19.6 Afwijken van de gebruiksregels

Burgemeester en wethouders kunnen bij een omgevingsvergunning afwijken van het bepaalde onder lid 19.5 sub c voor het gebruik van woningen met bijbehorende bouwwerken voor de uitoefening van een aan huis verbonden beroep of bedrijf, wanneer aan de volgende regels wordt voldaan:

  1. ten hoogste 25% van de aanwezige vloeroppervlakte van de woning en bijbehorende bouwwerken, tot een maximum van 40 m², mag worden aangewend ten behoeve beroeps- en bedrijfsmatige activiteiten aan huis als genoemd in de lijst beroep en bedrijf aan huis zoals opgenomen in BIJLAGE 3 Lijst beroep en bedrijf aan huis, dan wel beroeps- en bedrijfsmatige activiteiten die naar aard en omvang gelijk te stellen zijn met de in deze lijst genoemde activiteiten;

  2. behoudens productiegebonden detailhandel, is detailhandel niet toegestaan;

  3. behoudens Bed&Breakfast, is horeca niet toegestaan;

  4. het gebruik brengt geen onevenredige parkeerdruk of verkeersoverlast met zich mee;

  5. het gebruik is zowel naar aard als voor wat betreft de visuele aspecten met het woonkarakter in overeenstemming;

  6. de woonfunctie blijft in overwegende mate gehandhaafd.

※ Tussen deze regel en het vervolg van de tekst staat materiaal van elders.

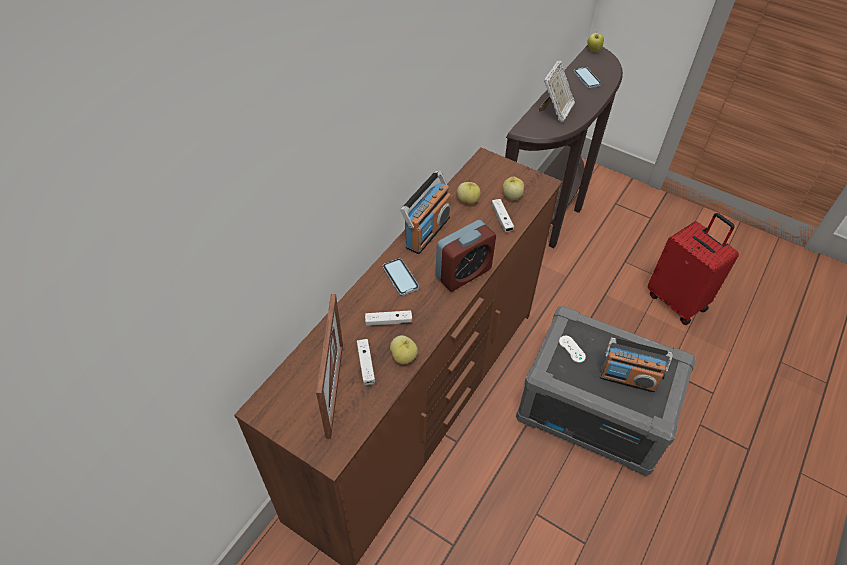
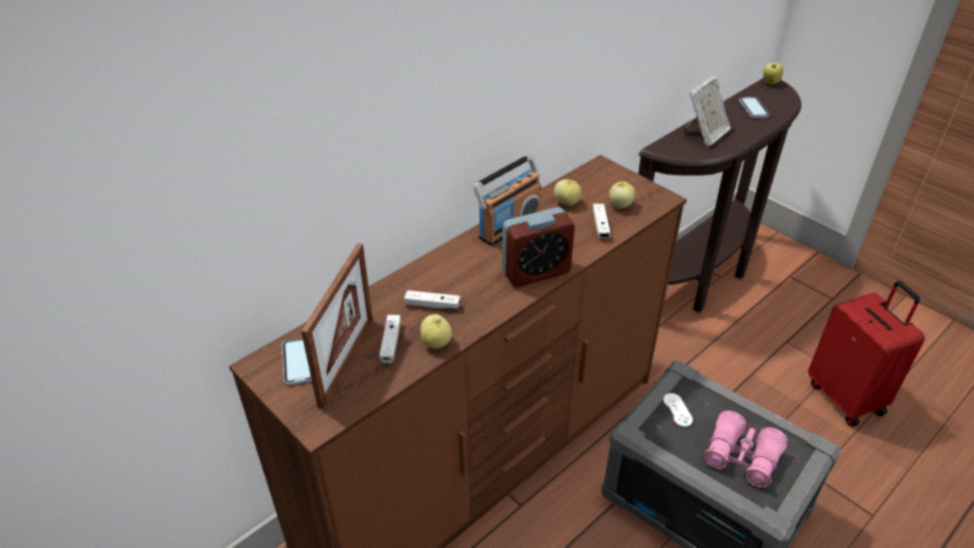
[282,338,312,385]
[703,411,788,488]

19.7 Omgevingsvergunning voor het slopen van een bouwwerk

  1. Het is verboden op de gronden ter plaatse van de aanduiding 'karakteristiek' zonder of in afwijking van een omgevingsvergunning gebouwen geheel of gedeeltelijk te slopen;

  2. Het bepaalde in sub a is niet van toepassing indien en voorzover het een beschermd monument of een gebouw gelegen in beschermd stadsgezicht betreft;

  3. Het geheel of gedeeltelijk slopen is slechts toelaatbaar indien door de daarvan direct of indirect te verwachten gevolgen de cultuurhistorische waarden niet onevenredig worden of kunnen worden geschaad, de mogelijkheden voor het herstel van die waarden niet onevenredig worden of kunnen worden geschaad dan wel ter voorkoming van gevaar.